5 Responses to “IE8 “Super” Standards Meta Tag”

  1. 1 Luke Maciak

    MS has been trying to embrace-and-extend the web for years now. It was successful for a while but lately with the new browser war even the crappy web developers started to adjust their code for Firefox.

    So microsoft needs new ways to break compatibility. IE8 metatags are step one. Step two is silverlight which probably won’t ever work with Firefox and will never be ported to any other OS. I think they also wanted to “extend” RSS feeds at one point.

    Same old tricks. Fortunately the internet is pretty robust and it routes around this kind of intentional damage. They will most likely fail, but not without making our lives tat much less convenient.

  2. 2 Ian Clifton

    Haha, that was pretty much my take on silverlight after the couple of sentences I read about it.
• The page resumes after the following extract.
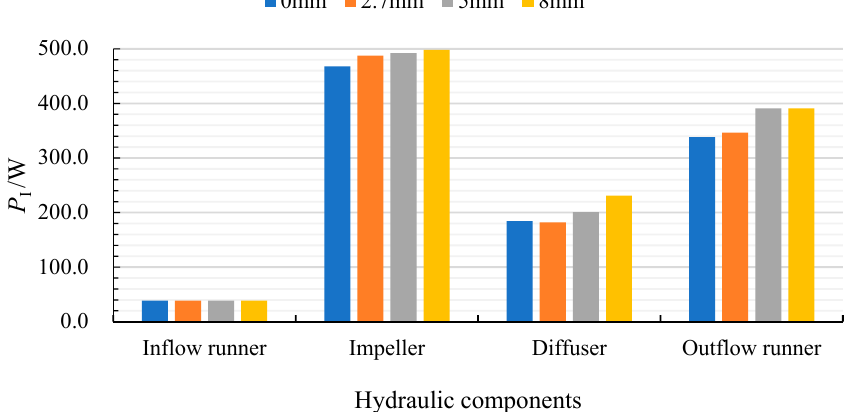
Figure 9. Distribution of power loss due to indirect dissipation at 1.0 Q des for varying root clearances (R t = 0 mm, 2.7 mm, 5 mm, 8 mm).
They will definitely make things more of a pain, but at least I can mostly ignore them for my personal pages.

  3. 3 Josh Schumacher

    Surprisingly, Microsoft release Silverlight with Safari and Firefox support on both windows and OS X. They really want to compete with flash/AIR in the RIA future. I work with an amazing flash developer who actually thinks that we might see some Silverlight traction picking up in the near future.

  4. 4 Ian Clifton

    Uh oh, corporate competition! If it’s anything like the optical disc wars, it will be a long time before either “wins” and then some more time before widespread adoption. It’s good that there is support, but I wonder how long and to what extent that support will remain (I’m thinking like out Web Outlook is “supported” in Firefox…).